Tuesday, August 29, 2006

Screening for Byetta

The metabolic syndrome components in childhood and adolescence, and prehypertension and hypertension in adulthood are felt to be components that will go into a lifelong struggle with weight gain and poor health. Hypertension 2006 7;48(1):33-9.

The main finding in this study is that adults with prehypertension and hypertension had higher levels of each of the metabolic syndrome components (elevation of both the upper and lower blood pressure values, abnormal triglycerides, glucose/insulin resistance, and lower levels of HDL-cholesterol) in childhood and adolescence.

This metabolic syndrome identifies the likelihood that the individual will likely respond to treatment with Byetta and to reverse the abnormal weight and the three associated conditions of cardiovascular disease, diabetes and Alzheimer’s disease.

The prevalence of individual metabolic syndrome components in adulthood and children was significantly related to hypertensive status.

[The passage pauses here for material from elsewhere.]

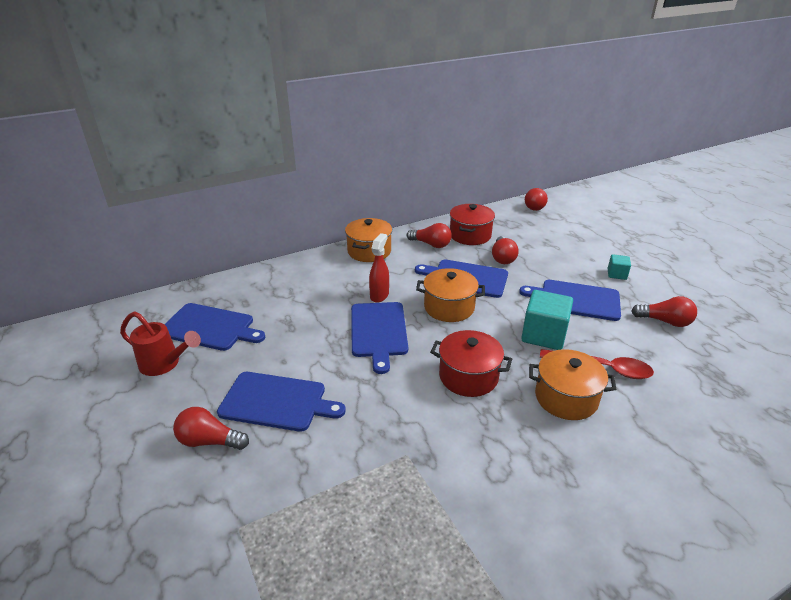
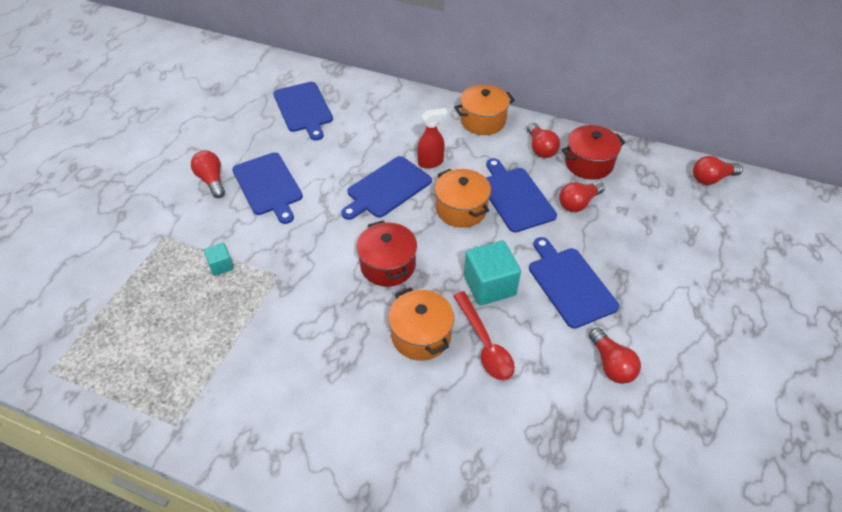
camera: 50 degrees right, 15 degrees up
(165, 364) = (252, 116): red watering can -> none
(616, 274) = (654, 296): turquoise cube -> turquoise cube (221, 265)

Both prehypertensives and hypertensives had more adiposity in childhood. This is why we look to wave form measurements as the most sensitive check in the blood vessels with the CVProfiler in the office when beginning our search for the metabolic syndrome.

With this simple test we can screen to who may respond to Byetta.

Monday, August 14, 2006

New Theory of Weight Gain

Over 30 years ago, when I was a fellow in endocrinology and metabolism at the University of California San Francisco, I was involved in a study of a 300 pound woman who was almost 5 feet tall. We kept her on the clinical research unit and monitored her daily diet. We found that when we gave the calories that were ideal to stabilize her weight, she actually gained 8 pounds in two weeks.

She then underwent a gastric bypass and began to lose weight steadily. It became clear to me at that time that perhaps some people ate excessively and therefore gained weight, but others would gain weight with even restricted calories .

A similar study in the New York Times Magazine of August 13. carried the research of another physician in roughly the same time period. For us traditional ideas about weight gain were incomplete. We later learned that genes are very important to weight loss as we have discovered while using Byetta. It is clear that a patient needs to either have diabetes or at least the metabolic syndrome before Byetta will work. It is a gene changing medication.

The third component of obesity was discussed in the New York Times article. It seems that microorganisms inhabit our gastrointestinal tract and assume an extraordinary array of functions. These bacteria and viruses extract calories from the food and help store those calories in cells for later use.

The research involved in these data has not yet gone to the point were we know how to take advantage of this knowledge but we do know that antibiotics can change this microflora release for a short period of time. The flora then goes back to what it was before. It seems that certain gut proteins allow fat deposition to increase in the rest of the body. Certain viruses are known to also play a role in addition to bacteria.

For us here at EMMC, it seems that we are inadvertently having some impact on this new metabolic understanding by using all the supporting medications for people taking Byetta. As various vitamins, minerals and amino acids are added to the patient’s program to sustain the weight loss from Byetta, we seem have started some great weight loss. Serendipity is a good thing.